■ **Saved data lines**
□ □ □ □ □ □ □

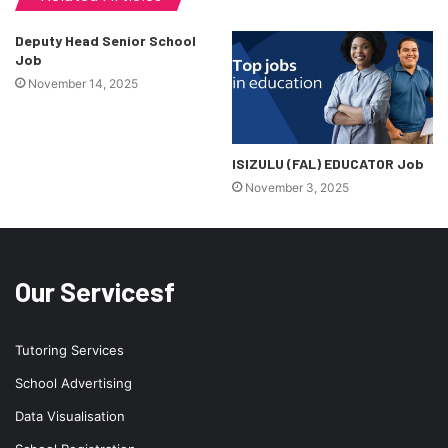
Deputy Head Senior School
Job
November 14, 2025
ISIZULU (FAL) EDUCATOR Job
November 3, 2025
Our Servicesf
Tutoring Services
School Advertising
Data Visualisation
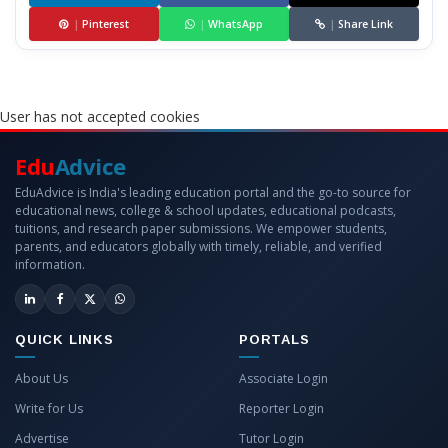
|
Pinterest
|
WhatsApp
|
Share Link
User has not accepted cookies
Edu
Advice
EduAdvice is India's leading education portal and the go-to source for
educational news, college & school updates, educational podcasts,
tuitions, and research paper submissions. We empower students,
parents, and educators globally with timely, reliable, and verified
information.
QUICK LINKS
PORTALS
About Us
Associate Login
Write for Us
Reporter Login
Advertise
Tutor Login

□ □ □ □ □ □ □

■ **Task requirements**
Repeat word for word the lines from the very first one through the line containing "Data Visualisation", including both ends. Leave the pictures out of your answer.

■ **Solved exercise**
Deputy Head Senior School
Job
November 14, 2025
ISIZULU (FAL) EDUCATOR Job
November 3, 2025
Our Servicesf
Tutoring Services
School Advertising
Data Visualisation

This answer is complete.